Give as a numbered list, with blank lines left out, the lines starting with the line with "DocViewer is an" and going on through the line with "Firestore, Storage and Hosting.".

(Supplied material begins)

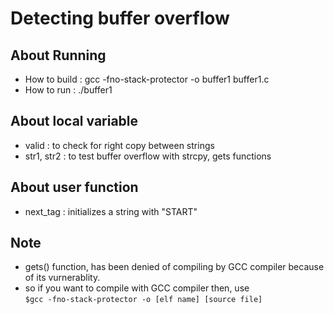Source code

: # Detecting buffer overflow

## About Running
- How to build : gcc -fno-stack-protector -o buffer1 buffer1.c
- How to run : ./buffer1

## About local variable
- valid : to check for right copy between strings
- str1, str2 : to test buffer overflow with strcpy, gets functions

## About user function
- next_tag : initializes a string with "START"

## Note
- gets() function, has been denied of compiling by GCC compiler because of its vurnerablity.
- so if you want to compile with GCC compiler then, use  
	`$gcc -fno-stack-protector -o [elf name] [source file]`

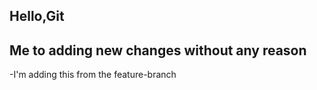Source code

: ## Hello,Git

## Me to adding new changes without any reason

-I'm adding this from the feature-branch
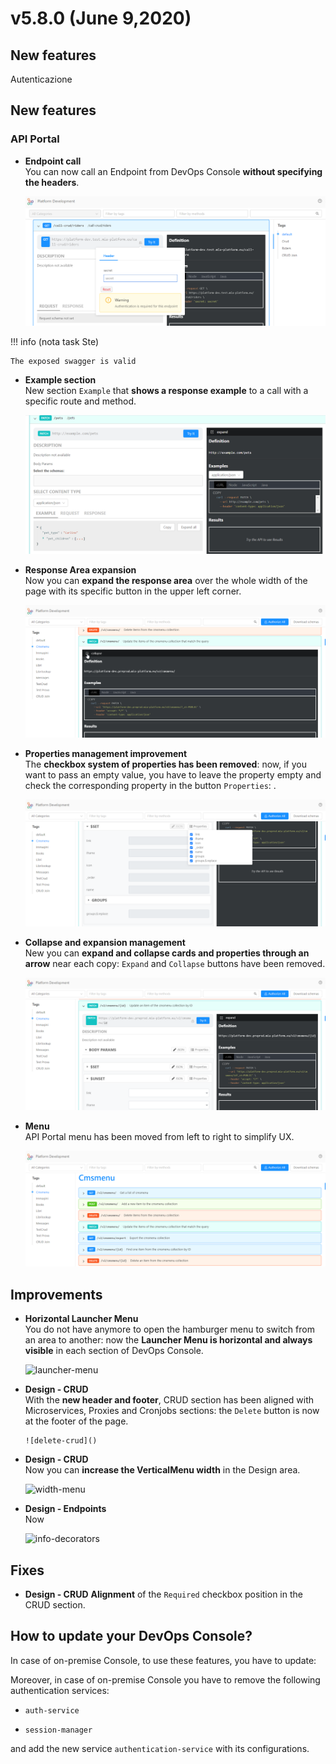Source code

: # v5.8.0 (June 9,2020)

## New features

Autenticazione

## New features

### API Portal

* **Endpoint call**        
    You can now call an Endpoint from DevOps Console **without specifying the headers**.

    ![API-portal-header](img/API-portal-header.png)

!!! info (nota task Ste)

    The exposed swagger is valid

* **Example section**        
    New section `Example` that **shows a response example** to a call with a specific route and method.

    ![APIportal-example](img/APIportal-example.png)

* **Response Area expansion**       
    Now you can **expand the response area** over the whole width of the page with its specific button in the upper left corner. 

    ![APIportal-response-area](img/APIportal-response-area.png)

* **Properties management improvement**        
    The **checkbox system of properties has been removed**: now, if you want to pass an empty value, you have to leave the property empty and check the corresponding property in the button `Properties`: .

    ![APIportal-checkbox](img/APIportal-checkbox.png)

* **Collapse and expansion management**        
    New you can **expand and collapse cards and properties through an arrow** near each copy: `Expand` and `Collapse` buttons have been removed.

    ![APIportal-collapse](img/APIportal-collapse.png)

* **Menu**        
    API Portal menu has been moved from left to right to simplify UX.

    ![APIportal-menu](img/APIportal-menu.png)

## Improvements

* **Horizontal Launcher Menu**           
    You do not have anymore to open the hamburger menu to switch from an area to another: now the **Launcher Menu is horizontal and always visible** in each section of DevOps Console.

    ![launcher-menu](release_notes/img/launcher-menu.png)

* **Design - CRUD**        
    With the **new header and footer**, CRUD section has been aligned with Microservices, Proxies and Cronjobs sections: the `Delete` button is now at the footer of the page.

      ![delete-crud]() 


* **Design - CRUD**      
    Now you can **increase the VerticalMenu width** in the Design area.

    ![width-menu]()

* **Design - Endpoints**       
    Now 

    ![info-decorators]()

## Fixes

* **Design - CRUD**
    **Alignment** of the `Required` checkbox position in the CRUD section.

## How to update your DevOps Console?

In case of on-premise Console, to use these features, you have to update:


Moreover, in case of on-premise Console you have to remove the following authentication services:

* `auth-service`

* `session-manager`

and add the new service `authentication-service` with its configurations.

(Supplied material ends)
(Supplied material begins)

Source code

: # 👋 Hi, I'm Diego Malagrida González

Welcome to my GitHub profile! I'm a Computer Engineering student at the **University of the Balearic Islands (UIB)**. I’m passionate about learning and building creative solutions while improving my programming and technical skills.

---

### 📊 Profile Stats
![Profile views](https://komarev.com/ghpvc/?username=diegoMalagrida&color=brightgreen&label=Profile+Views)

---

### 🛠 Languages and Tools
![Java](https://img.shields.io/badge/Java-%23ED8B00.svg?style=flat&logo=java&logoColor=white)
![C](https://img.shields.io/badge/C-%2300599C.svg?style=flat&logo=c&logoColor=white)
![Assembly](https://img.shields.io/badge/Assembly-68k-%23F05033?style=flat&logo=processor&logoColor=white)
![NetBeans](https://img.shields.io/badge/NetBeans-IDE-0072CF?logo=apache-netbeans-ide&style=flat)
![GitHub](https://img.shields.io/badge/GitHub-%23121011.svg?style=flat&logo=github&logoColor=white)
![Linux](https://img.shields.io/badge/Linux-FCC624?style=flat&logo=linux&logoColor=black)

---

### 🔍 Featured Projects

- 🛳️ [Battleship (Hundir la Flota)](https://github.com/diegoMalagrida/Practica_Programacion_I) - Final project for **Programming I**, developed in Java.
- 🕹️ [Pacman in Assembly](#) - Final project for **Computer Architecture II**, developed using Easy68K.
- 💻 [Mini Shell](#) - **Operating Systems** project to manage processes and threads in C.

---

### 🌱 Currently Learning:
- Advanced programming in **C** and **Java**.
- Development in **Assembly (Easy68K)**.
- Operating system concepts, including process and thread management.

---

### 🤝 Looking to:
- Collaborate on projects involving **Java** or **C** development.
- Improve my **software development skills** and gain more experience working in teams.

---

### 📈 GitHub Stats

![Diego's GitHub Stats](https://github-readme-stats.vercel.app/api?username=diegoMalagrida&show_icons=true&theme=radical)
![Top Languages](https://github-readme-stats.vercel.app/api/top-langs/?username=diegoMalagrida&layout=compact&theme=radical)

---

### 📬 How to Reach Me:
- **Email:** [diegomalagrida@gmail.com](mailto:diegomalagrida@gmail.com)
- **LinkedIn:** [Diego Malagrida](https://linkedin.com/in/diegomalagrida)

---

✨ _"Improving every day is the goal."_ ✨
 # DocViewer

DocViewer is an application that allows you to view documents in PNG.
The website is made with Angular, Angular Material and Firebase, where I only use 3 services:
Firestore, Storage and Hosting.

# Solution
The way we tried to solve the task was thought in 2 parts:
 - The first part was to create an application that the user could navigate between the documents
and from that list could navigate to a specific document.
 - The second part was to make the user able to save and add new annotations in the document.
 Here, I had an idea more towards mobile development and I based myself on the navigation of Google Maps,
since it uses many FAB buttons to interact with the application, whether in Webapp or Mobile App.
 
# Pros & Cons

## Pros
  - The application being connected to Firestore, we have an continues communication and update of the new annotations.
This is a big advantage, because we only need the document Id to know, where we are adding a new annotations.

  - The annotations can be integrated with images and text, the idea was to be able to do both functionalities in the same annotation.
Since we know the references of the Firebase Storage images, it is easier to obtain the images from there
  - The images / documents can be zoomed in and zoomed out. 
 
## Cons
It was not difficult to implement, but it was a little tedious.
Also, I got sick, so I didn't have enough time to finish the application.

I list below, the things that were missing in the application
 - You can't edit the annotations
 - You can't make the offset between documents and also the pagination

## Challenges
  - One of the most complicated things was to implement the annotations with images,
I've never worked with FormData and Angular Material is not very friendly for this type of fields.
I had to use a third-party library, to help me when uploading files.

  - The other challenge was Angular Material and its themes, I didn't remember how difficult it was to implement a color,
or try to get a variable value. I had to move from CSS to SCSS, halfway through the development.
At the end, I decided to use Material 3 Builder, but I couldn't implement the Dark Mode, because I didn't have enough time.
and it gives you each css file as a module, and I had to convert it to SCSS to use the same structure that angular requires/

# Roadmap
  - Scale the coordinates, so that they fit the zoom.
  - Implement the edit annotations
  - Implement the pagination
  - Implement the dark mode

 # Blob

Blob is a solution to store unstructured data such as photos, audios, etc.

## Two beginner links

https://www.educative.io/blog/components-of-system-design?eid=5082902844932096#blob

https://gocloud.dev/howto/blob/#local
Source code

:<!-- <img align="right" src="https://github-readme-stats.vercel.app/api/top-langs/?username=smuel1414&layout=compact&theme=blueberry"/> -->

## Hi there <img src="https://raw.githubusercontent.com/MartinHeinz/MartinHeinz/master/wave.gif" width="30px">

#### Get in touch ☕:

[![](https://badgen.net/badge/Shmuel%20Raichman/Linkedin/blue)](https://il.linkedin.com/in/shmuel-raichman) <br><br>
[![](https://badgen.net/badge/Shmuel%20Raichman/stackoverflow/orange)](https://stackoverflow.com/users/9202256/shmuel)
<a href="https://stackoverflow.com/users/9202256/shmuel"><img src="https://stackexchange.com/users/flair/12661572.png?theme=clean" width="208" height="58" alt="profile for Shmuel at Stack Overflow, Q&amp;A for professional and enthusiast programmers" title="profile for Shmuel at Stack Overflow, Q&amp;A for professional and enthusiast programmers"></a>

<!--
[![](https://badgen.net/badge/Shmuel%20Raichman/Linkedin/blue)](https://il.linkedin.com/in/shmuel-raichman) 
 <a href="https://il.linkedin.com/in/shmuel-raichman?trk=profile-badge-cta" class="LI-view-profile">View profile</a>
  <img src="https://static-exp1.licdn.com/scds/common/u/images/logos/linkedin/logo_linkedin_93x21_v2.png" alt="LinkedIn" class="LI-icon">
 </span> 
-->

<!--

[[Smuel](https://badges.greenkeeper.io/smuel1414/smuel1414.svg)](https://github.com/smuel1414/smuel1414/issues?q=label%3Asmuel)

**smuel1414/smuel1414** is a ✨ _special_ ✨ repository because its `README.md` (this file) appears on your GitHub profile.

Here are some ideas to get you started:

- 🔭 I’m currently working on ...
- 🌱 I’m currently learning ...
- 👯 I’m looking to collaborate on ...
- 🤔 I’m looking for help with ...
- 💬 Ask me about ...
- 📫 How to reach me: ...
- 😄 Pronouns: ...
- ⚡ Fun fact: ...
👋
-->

(Supplied material ends)

Answer space
1. DocViewer is an application that allows you to view documents in PNG.
2. The website is made with Angular, Angular Material and Firebase, where I only use 3 services:
3. Firestore, Storage and Hosting.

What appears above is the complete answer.